Rajeev: These insights are gold. I’m glad you’re getting to share this broadly with the community. I’m going to share these shamelessly with others and will attribute them back to you.

Go-to-market leader series Chris Morgan quote

Rajeev: What is your advice for someone going from 0-1 (still figuring things out – zero to a couple million ARR), 1-10 (figured it out, beginning to scale and achieving finished product market fit), and 10-100 (full on scaling mode)?

Chris:

  • From 0-1 : Meet/demo 500 prospects as quickly as possible, they’ll tell you what they need.
  • From 1-10: Make it repeatable, develop a process for everything. Focus on the absolute core essentials – hire people that can “build stuff” – engineers and “sell stuff” quota carrying sales reps.  Everything else can wait.
  • From 10-100: Develop your next group of leaders, you’re going to need them!

Rajeev: You have to get product market fit, make things repeatable, and build bench strength. Thanks for saying this – in a startup either you’re building or you’re selling/making customers happy.
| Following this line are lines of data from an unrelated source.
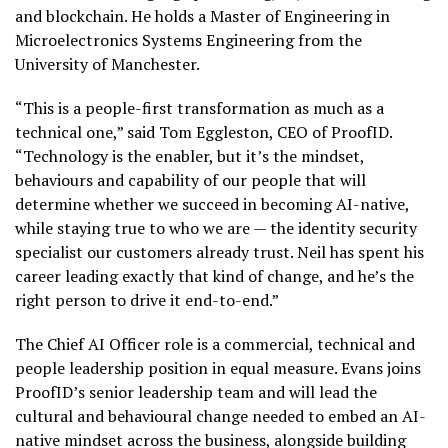
and blockchain. He holds a Master of Engineering in
Microelectronics Systems Engineering from the
University of Manchester.
“This is a people-first transformation as much as a
technical one,” said Tom Eggleston, CEO of ProofID.
“Technology is the enabler, but it’s the mindset,
behaviours and capability of our people that will
determine whether we succeed in becoming AI-native,
while staying true to who we are — the identity security
specialist our customers already trust. Neil has spent his
career leading exactly that kind of change, and he’s the
right person to drive it end-to-end.”
The Chief AI Officer role is a commercial, technical and
people leadership position in equal measure. Evans joins
ProofID’s senior leadership team and will lead the
cultural and behavioural change needed to embed an AI-
native mindset across the business, alongside building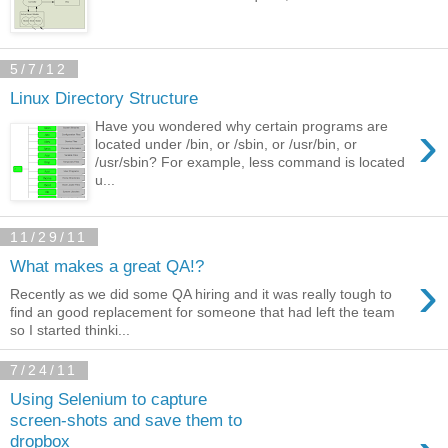
5/7/12
Linux Directory Structure
›
Have you wondered why certain programs are
located under /bin, or /sbin, or /usr/bin, or
/usr/sbin? For example, less command is located
u...
11/29/11
What makes a great QA!?
›
Recently as we did some QA hiring and it was really tough to
find an good replacement for someone that had left the team
so I started thinki...
7/24/11
Using Selenium to capture
screen-shots and save them to
dropbox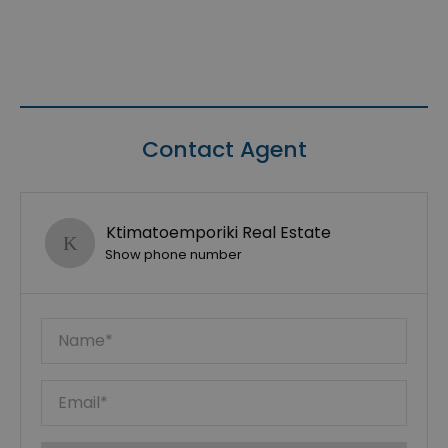
Contact Agent
Ktimatoemporiki Real Estate
Show phone number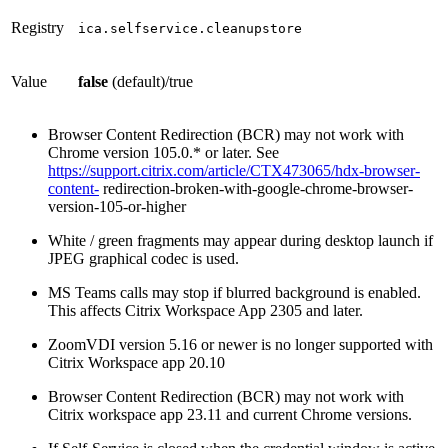
Registry
ica.selfservice.cleanupstore
Value
false
(default)/true
Browser Content Redirection (BCR) may not work with
Chrome version 105.0.* or later. See
https://support.citrix.com/article/CTX473065/hdx-browser-
content-
redirection-broken-with-google-chrome-browser-
version-105-or-higher
White / green fragments may appear during desktop launch if
JPEG graphical codec is used.
MS Teams calls may stop if blurred background is enabled.
This affects Citrix Workspace App 2305 and later.
ZoomVDI version 5.16 or newer is no longer supported with
Citrix Workspace app 20.10
Browser Content Redirection (BCR) may not work with
Citrix workspace app 23.11 and current Chrome versions.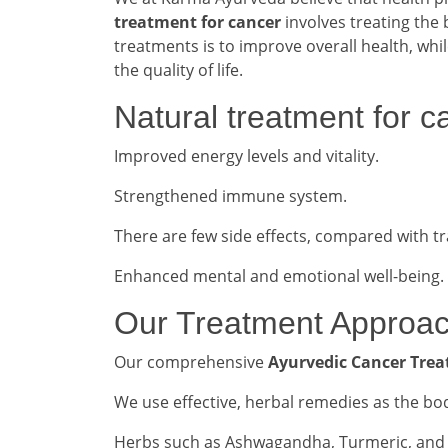
treatment for cancer
involves treating the 
treatments is to improve overall health, whi
the quality of life.
Natural treatment for c
Improved energy levels and vitality.
Strengthened immune system.
There are few side effects, compared with tr
Enhanced mental and emotional well-being.
Our Treatment Approa
Our comprehensive
Ayurvedic Cancer Trea
We use effective, herbal remedies as the b
Herbs such as Ashwagandha, Turmeric, and G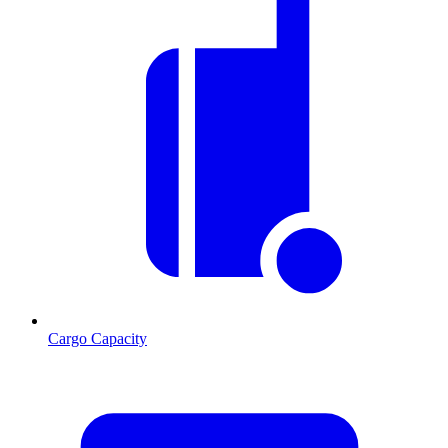
Cargo Capacity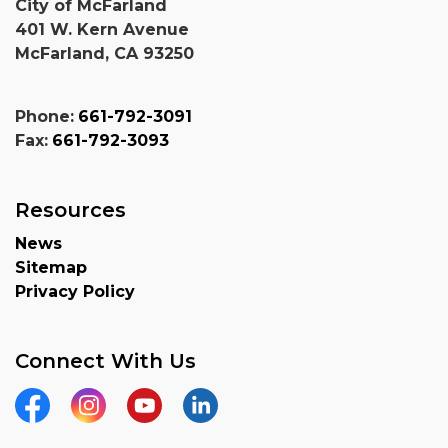
City of McFarland
401 W. Kern Avenue
McFarland, CA 93250
Phone:
661-792-3091
Fax:
661-792-3093
Resources
News
Sitemap
Privacy Policy
Connect With Us
Facebook
Instagram
YouTube
Linkedin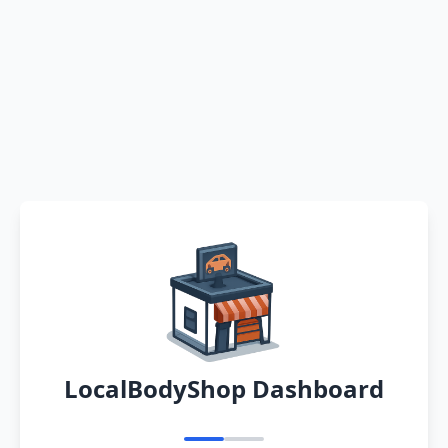
LocalBodyShop Dashboard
Rajeev: Are you willing to make a go-to-market prediction we can hold you to for 2020? I must admit, I’m not a big fan of predictions, but I thought it’d be fun to ask anyhow.

Chris: My prediction is – what’s worked will continue to work: Have a great product that provides real utility, and keep innovating.  Deliver that product through a narrative and story that captures your audience’s attention – and build a great team to execute.

Rajeev: Okay Chris, I’ve come to realize that the more I ask people who have done anything real to make a prediction, they tend to make safer ones like yours. If it isn’t broken don’t fix it; we’ll go with that.